I'm a bit puzzled by the results I get from a classification task. I've tried two approaches where I'd expect very similar results but that's not the case.
First approach
I've used binary annotation scheme so I have text
, label
and answer
for each example. I.e. having the same label in each example but with different answers.

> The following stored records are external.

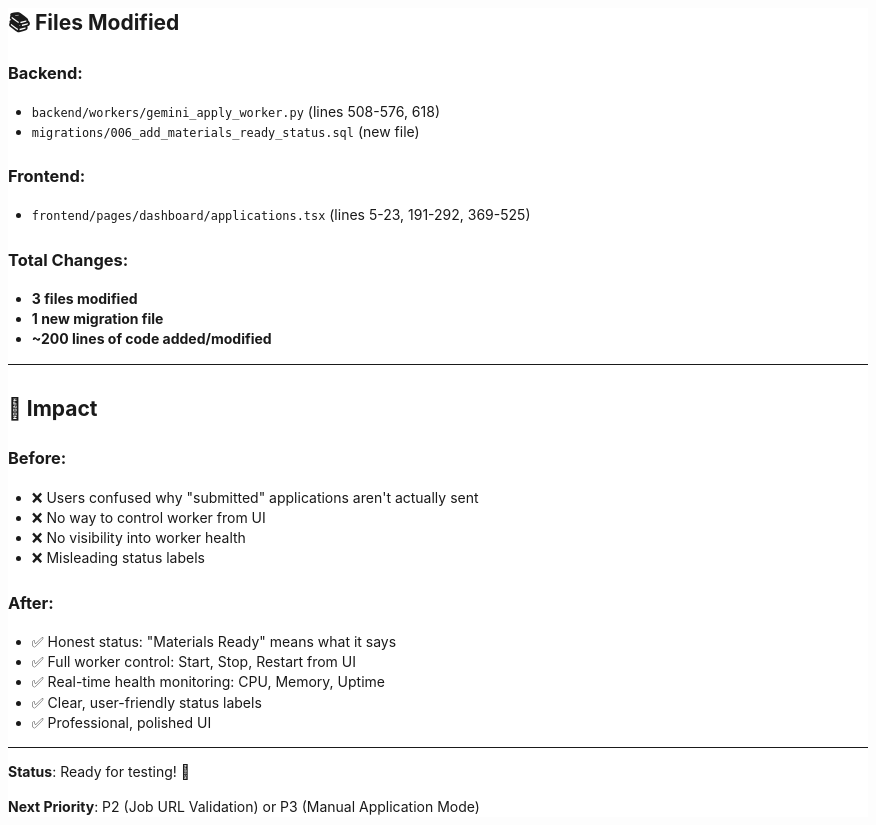 ## 📚 Files Modified

### Backend:
- `backend/workers/gemini_apply_worker.py` (lines 508-576, 618)
- `migrations/006_add_materials_ready_status.sql` (new file)

### Frontend:
- `frontend/pages/dashboard/applications.tsx` (lines 5-23, 191-292, 369-525)

### Total Changes:
- **3 files modified**
- **1 new migration file**
- **~200 lines of code added/modified**

---

## 🎉 Impact

### Before:
- ❌ Users confused why "submitted" applications aren't actually sent
- ❌ No way to control worker from UI
- ❌ No visibility into worker health
- ❌ Misleading status labels

### After:
- ✅ Honest status: "Materials Ready" means what it says
- ✅ Full worker control: Start, Stop, Restart from UI
- ✅ Real-time health monitoring: CPU, Memory, Uptime
- ✅ Clear, user-friendly status labels
- ✅ Professional, polished UI

---

**Status**: Ready for testing! 🚀

**Next Priority**: P2 (Job URL Validation) or P3 (Manual Application Mode)


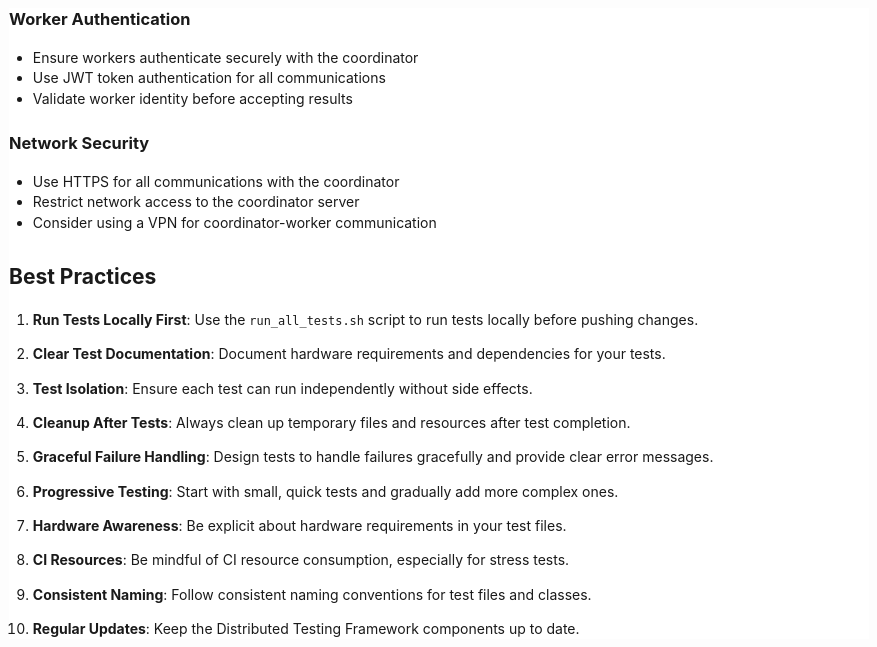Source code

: ### Worker Authentication

- Ensure workers authenticate securely with the coordinator
- Use JWT token authentication for all communications
- Validate worker identity before accepting results

### Network Security

- Use HTTPS for all communications with the coordinator
- Restrict network access to the coordinator server
- Consider using a VPN for coordinator-worker communication

## Best Practices

1. **Run Tests Locally First**: Use the `run_all_tests.sh` script to run tests locally before pushing changes.

2. **Clear Test Documentation**: Document hardware requirements and dependencies for your tests.

3. **Test Isolation**: Ensure each test can run independently without side effects.

4. **Cleanup After Tests**: Always clean up temporary files and resources after test completion.

5. **Graceful Failure Handling**: Design tests to handle failures gracefully and provide clear error messages.

6. **Progressive Testing**: Start with small, quick tests and gradually add more complex ones.

7. **Hardware Awareness**: Be explicit about hardware requirements in your test files.

8. **CI Resources**: Be mindful of CI resource consumption, especially for stress tests.

9. **Consistent Naming**: Follow consistent naming conventions for test files and classes.

10. **Regular Updates**: Keep the Distributed Testing Framework components up to date.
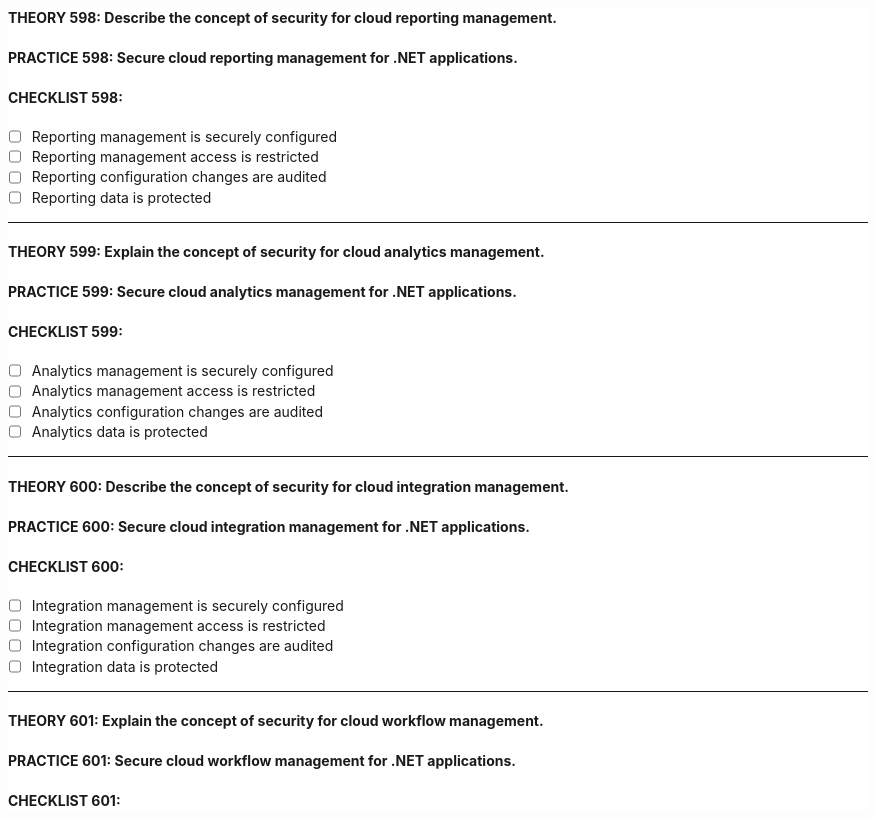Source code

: 
#### THEORY 598: Describe the concept of security for cloud reporting management.

#### PRACTICE 598: Secure cloud reporting management for .NET applications.

#### CHECKLIST 598:

- [ ] Reporting management is securely configured
- [ ] Reporting management access is restricted
- [ ] Reporting configuration changes are audited
- [ ] Reporting data is protected

---

#### THEORY 599: Explain the concept of security for cloud analytics management.

#### PRACTICE 599: Secure cloud analytics management for .NET applications.

#### CHECKLIST 599:

- [ ] Analytics management is securely configured
- [ ] Analytics management access is restricted
- [ ] Analytics configuration changes are audited
- [ ] Analytics data is protected

---

#### THEORY 600: Describe the concept of security for cloud integration management.

#### PRACTICE 600: Secure cloud integration management for .NET applications.

#### CHECKLIST 600:

- [ ] Integration management is securely configured
- [ ] Integration management access is restricted
- [ ] Integration configuration changes are audited
- [ ] Integration data is protected

---

#### THEORY 601: Explain the concept of security for cloud workflow management.

#### PRACTICE 601: Secure cloud workflow management for .NET applications.

#### CHECKLIST 601:
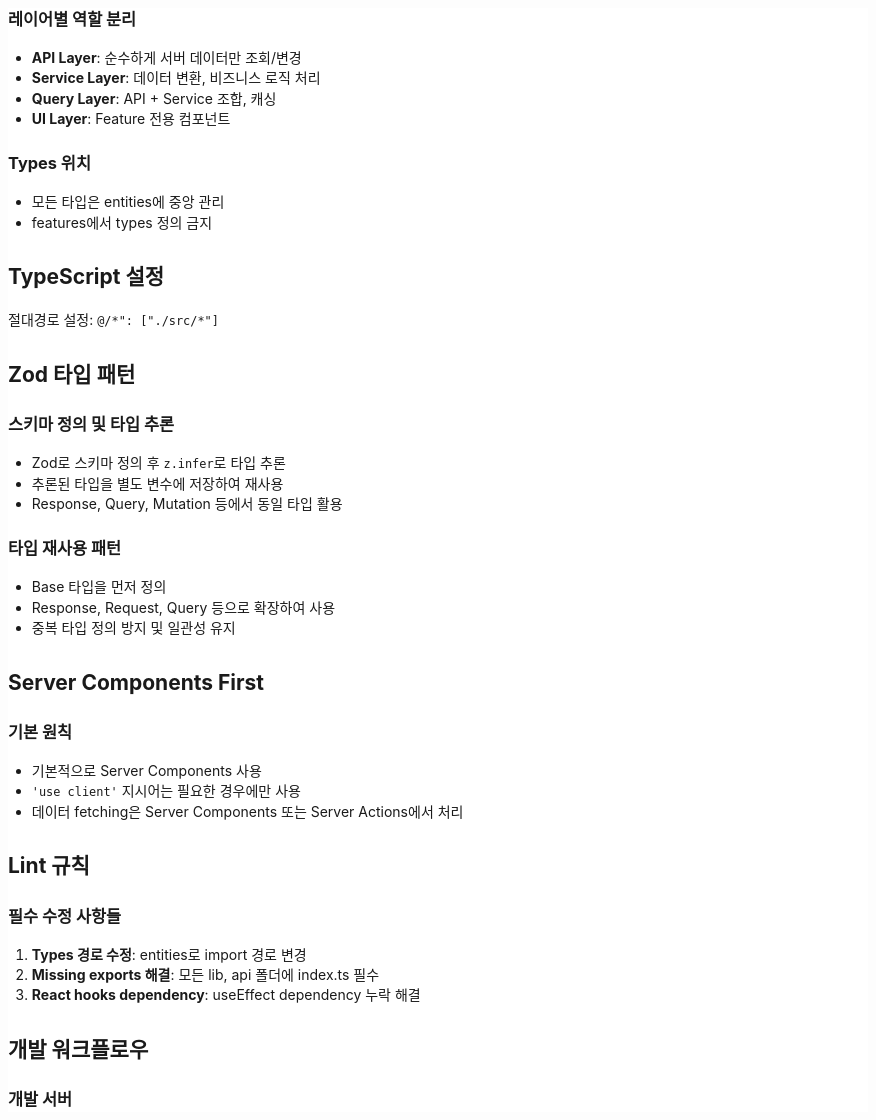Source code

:### 레이어별 역할 분리

- **API Layer**: 순수하게 서버 데이터만 조회/변경
- **Service Layer**: 데이터 변환, 비즈니스 로직 처리
- **Query Layer**: API + Service 조합, 캐싱
- **UI Layer**: Feature 전용 컴포넌트

### Types 위치

- 모든 타입은 entities에 중앙 관리
- features에서 types 정의 금지

## TypeScript 설정

절대경로 설정: `@/*": ["./src/*"]`

## Zod 타입 패턴

### 스키마 정의 및 타입 추론

- Zod로 스키마 정의 후 `z.infer`로 타입 추론
- 추론된 타입을 별도 변수에 저장하여 재사용
- Response, Query, Mutation 등에서 동일 타입 활용

### 타입 재사용 패턴

- Base 타입을 먼저 정의
- Response, Request, Query 등으로 확장하여 사용
- 중복 타입 정의 방지 및 일관성 유지

## Server Components First

### 기본 원칙

- 기본적으로 Server Components 사용
- `'use client'` 지시어는 필요한 경우에만 사용
- 데이터 fetching은 Server Components 또는 Server Actions에서 처리

## Lint 규칙

### 필수 수정 사항들

1. **Types 경로 수정**: entities로 import 경로 변경
2. **Missing exports 해결**: 모든 lib, api 폴더에 index.ts 필수
3. **React hooks dependency**: useEffect dependency 누락 해결

## 개발 워크플로우

### 개발 서버
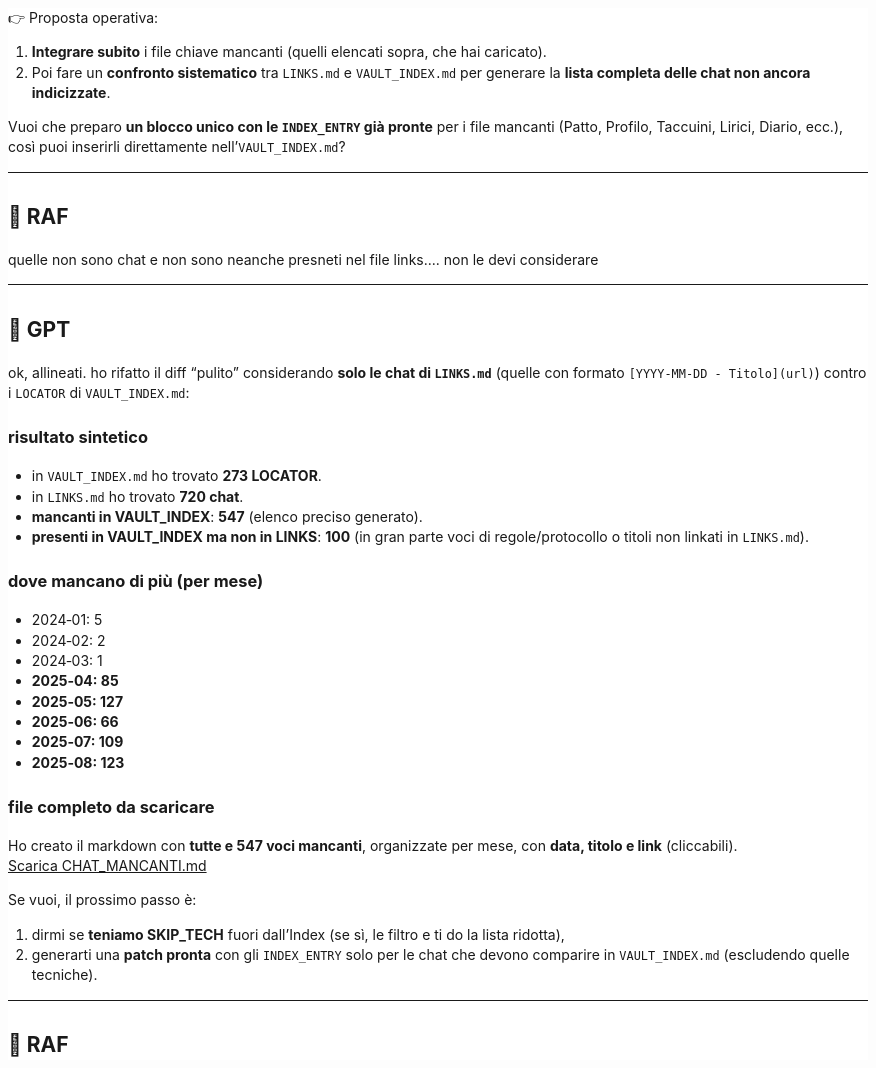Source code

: 
👉 Proposta operativa:  
1. **Integrare subito** i file chiave mancanti (quelli elencati sopra, che hai caricato).  
2. Poi fare un **confronto sistematico** tra `LINKS.md` e `VAULT_INDEX.md` per generare la **lista completa delle chat non ancora indicizzate**.  

Vuoi che preparo **un blocco unico con le `INDEX_ENTRY` già pronte** per i file mancanti (Patto, Profilo, Taccuini, Lirici, Diario, ecc.), così puoi inserirli direttamente nell’`VAULT_INDEX.md`?

---

## 👤 **RAF**

quelle non sono chat e non sono neanche presneti nel file links.... non le devi considerare

---

## 🤖 **GPT**

ok, allineati. ho rifatto il diff “pulito” considerando **solo le chat di `LINKS.md`** (quelle con formato `[YYYY-MM-DD - Titolo](url)`) contro i `LOCATOR` di `VAULT_INDEX.md`:

### risultato sintetico
- in `VAULT_INDEX.md` ho trovato **273 LOCATOR**.
- in `LINKS.md` ho trovato **720 chat**.
- **mancanti in VAULT_INDEX**: **547** (elenco preciso generato).
- **presenti in VAULT_INDEX ma non in LINKS**: **100** (in gran parte voci di regole/protocollo o titoli non linkati in `LINKS.md`).

### dove mancano di più (per mese)
- 2024‑01: 5  
- 2024‑02: 2  
- 2024‑03: 1  
- **2025‑04: 85**  
- **2025‑05: 127**  
- **2025‑06: 66**  
- **2025‑07: 109**  
- **2025‑08: 123**

### file completo da scaricare
Ho creato il markdown con **tutte e 547 voci mancanti**, organizzate per mese, con **data, titolo e link** (cliccabili).  
[Scarica CHAT_MANCANTI.md](sandbox:/mnt/data/CHAT_MANCANTI.md)

Se vuoi, il prossimo passo è:
1) dirmi se **teniamo SKIP_TECH** fuori dall’Index (se sì, le filtro e ti do la lista ridotta),  
2) generarti una **patch pronta** con gli `INDEX_ENTRY` solo per le chat che devono comparire in `VAULT_INDEX.md` (escludendo quelle tecniche).

---

## 👤 **RAF**

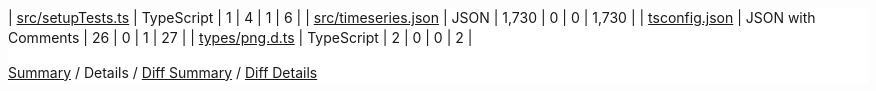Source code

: | [src/setupTests.ts](/src/setupTests.ts) | TypeScript | 1 | 4 | 1 | 6 |
| [src/timeseries.json](/src/timeseries.json) | JSON | 1,730 | 0 | 0 | 1,730 |
| [tsconfig.json](/tsconfig.json) | JSON with Comments | 26 | 0 | 1 | 27 |
| [types/png.d.ts](/types/png.d.ts) | TypeScript | 2 | 0 | 0 | 2 |

[Summary](results.md) / Details / [Diff Summary](diff.md) / [Diff Details](diff-details.md)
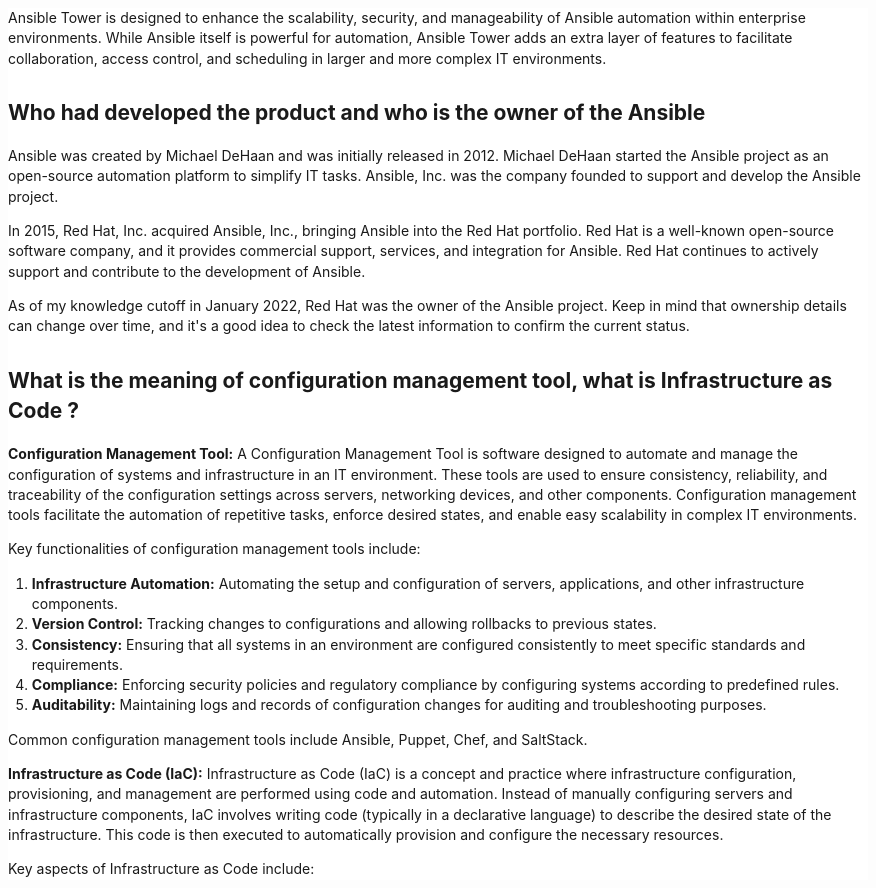 Ansible Tower is designed to enhance the scalability, security, and manageability of Ansible automation within enterprise environments. While Ansible itself is powerful for automation, Ansible Tower adds an extra layer of features to facilitate collaboration, access control, and scheduling in larger and more complex IT environments.

## Who had developed the product and who is the owner of the Ansible

Ansible was created by Michael DeHaan and was initially released in 2012. Michael DeHaan started the Ansible project as an open-source automation platform to simplify IT tasks. Ansible, Inc. was the company founded to support and develop the Ansible project.

In 2015, Red Hat, Inc. acquired Ansible, Inc., bringing Ansible into the Red Hat portfolio. Red Hat is a well-known open-source software company, and it provides commercial support, services, and integration for Ansible. Red Hat continues to actively support and contribute to the development of Ansible.

As of my knowledge cutoff in January 2022, Red Hat was the owner of the Ansible project. Keep in mind that ownership details can change over time, and it's a good idea to check the latest information to confirm the current status.

## What is the meaning of configuration management tool, what is Infrastructure as Code ?

**Configuration Management Tool:**
A Configuration Management Tool is software designed to automate and manage the configuration of systems and infrastructure in an IT environment. These tools are used to ensure consistency, reliability, and traceability of the configuration settings across servers, networking devices, and other components. Configuration management tools facilitate the automation of repetitive tasks, enforce desired states, and enable easy scalability in complex IT environments.

Key functionalities of configuration management tools include:

1. **Infrastructure Automation:** Automating the setup and configuration of servers, applications, and other infrastructure components.
2. **Version Control:** Tracking changes to configurations and allowing rollbacks to previous states.
3. **Consistency:** Ensuring that all systems in an environment are configured consistently to meet specific standards and requirements.
4. **Compliance:** Enforcing security policies and regulatory compliance by configuring systems according to predefined rules.
5. **Auditability:** Maintaining logs and records of configuration changes for auditing and troubleshooting purposes.

Common configuration management tools include Ansible, Puppet, Chef, and SaltStack.

**Infrastructure as Code (IaC):**
Infrastructure as Code (IaC) is a concept and practice where infrastructure configuration, provisioning, and management are performed using code and automation. Instead of manually configuring servers and infrastructure components, IaC involves writing code (typically in a declarative language) to describe the desired state of the infrastructure. This code is then executed to automatically provision and configure the necessary resources.

Key aspects of Infrastructure as Code include:
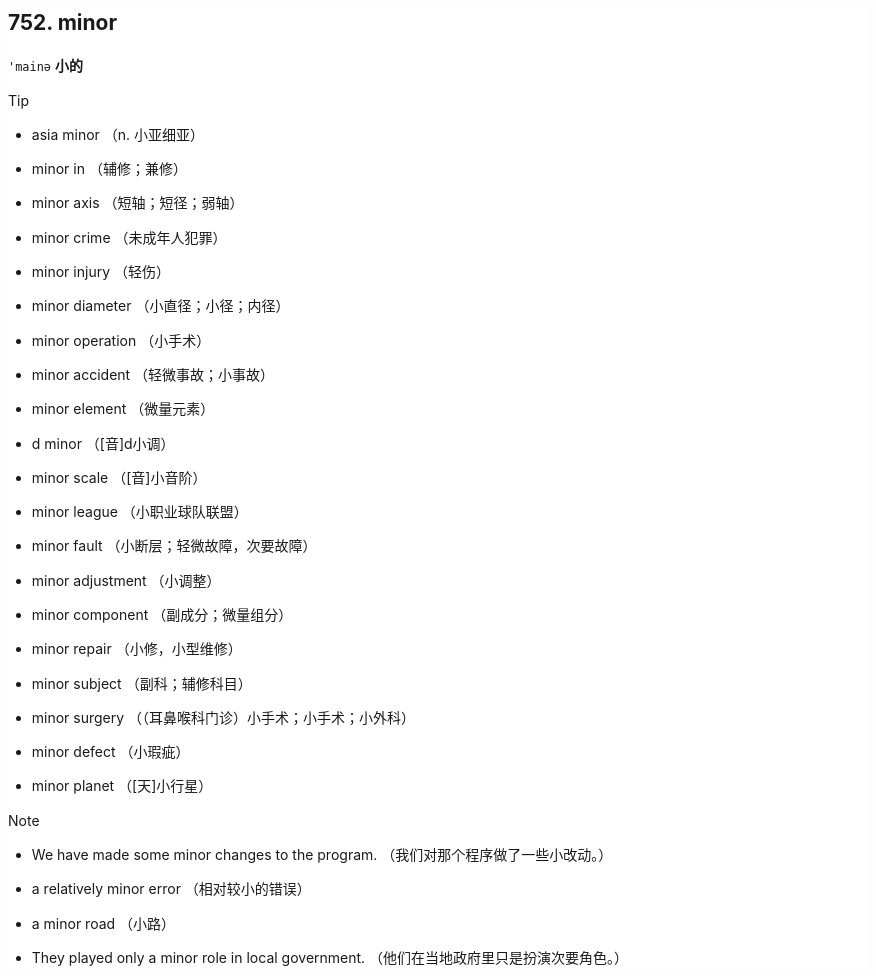 ## 752. minor

`'mainə`  **小的**

> [!TIP]
>
> - asia minor （n. 小亚细亚）
>
> - minor in （辅修；兼修）
>
> - minor axis （短轴；短径；弱轴）
>
> - minor crime （未成年人犯罪）
>
> - minor injury （轻伤）
>
> - minor diameter （小直径；小径；内径）
>
> - minor operation （小手术）
>
> - minor accident （轻微事故；小事故）
>
> - minor element （微量元素）
>
> - d minor （[音]d小调）
>
> - minor scale （[音]小音阶）
>
> - minor league （小职业球队联盟）
>
> - minor fault （小断层；轻微故障，次要故障）
>
> - minor adjustment （小调整）
>
> - minor component （副成分；微量组分）
>
> - minor repair （小修，小型维修）
>
> - minor subject （副科；辅修科目）
>
> - minor surgery （（耳鼻喉科门诊）小手术；小手术；小外科）
>
> - minor defect （小瑕疵）
>
> - minor planet （[天]小行星）
>

> [!NOTE]
>
> - We have made some minor changes to the program. （我们对那个程序做了一些小改动。）
>
> - a relatively minor error （相对较小的错误）
>
> - a minor road （小路）
>
> - They played only a minor role in local government. （他们在当地政府里只是扮演次要角色。）
>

❯ prodigy train textcat modified blank:en
✔ Loaded model 'blank:en'
Created and merged data for 3290 total examples
Using 2632 train / 658 eval (split 20%)
Component: textcat | Batch size: compounding | Dropout: 0.2 | Iterations: 10
ℹ Baseline accuracy: 0.510
=========================== ✨ Training the model ===========================
# Loss F-Score
-- -------- --------
1 122.44 0.835
2 2.15 0.870
3 0.42 0.899
4 0.14 0.908
5 0.06 0.917
6 0.04 0.917
7 0.03 0.920
8 0.03 0.924
9 0.03 0.926
10 0.03 0.930
============================= ✨ Results summary =============================
Label ROC AUC
------- -------
OUTLOOK 0.930
Best ROC AUC 0.930
Baseline 0.510
Second approach
I've tried transforming label
into OUTLOOK
or NOT_OUTLOOK
based on the answer and then removing answer
from my examples and required exclusive label classification in my training. My results now looks like this
❯ prodigy train textcat modified2 blank:en --textcat-exclusive
✔ Loaded model 'blank:en'
Created and merged data for 3290 total examples
Using 2632 train / 658 eval (split 20%)
Component: textcat | Batch size: compounding | Dropout: 0.2 | Iterations: 10
ℹ Baseline accuracy: 45.485
=========================== ✨ Training the model ===========================
# Loss F-Score
-- -------- --------
1 246.91 61.949
2 4.09 69.164
3 0.83 71.414
4 0.27 74.955
5 0.12 78.210
6 0.07 81.008
7 0.06 81.369
8 0.06 81.302
9 0.06 81.942
10 0.06 81.656
============================= ✨ Results summary =============================
Label F-Score
----------- -------
NOT_OUTLOOK 94.319
OUTLOOK 69.565
Best F-Score 81.942
Baseline 45.485
I'm curios why I'm seeing such different results and why one of the methods seems to give me F1 in % and the other not (bug?). From the looks of this it seems that the first approach is definitely the way to go or am I reading this wrong?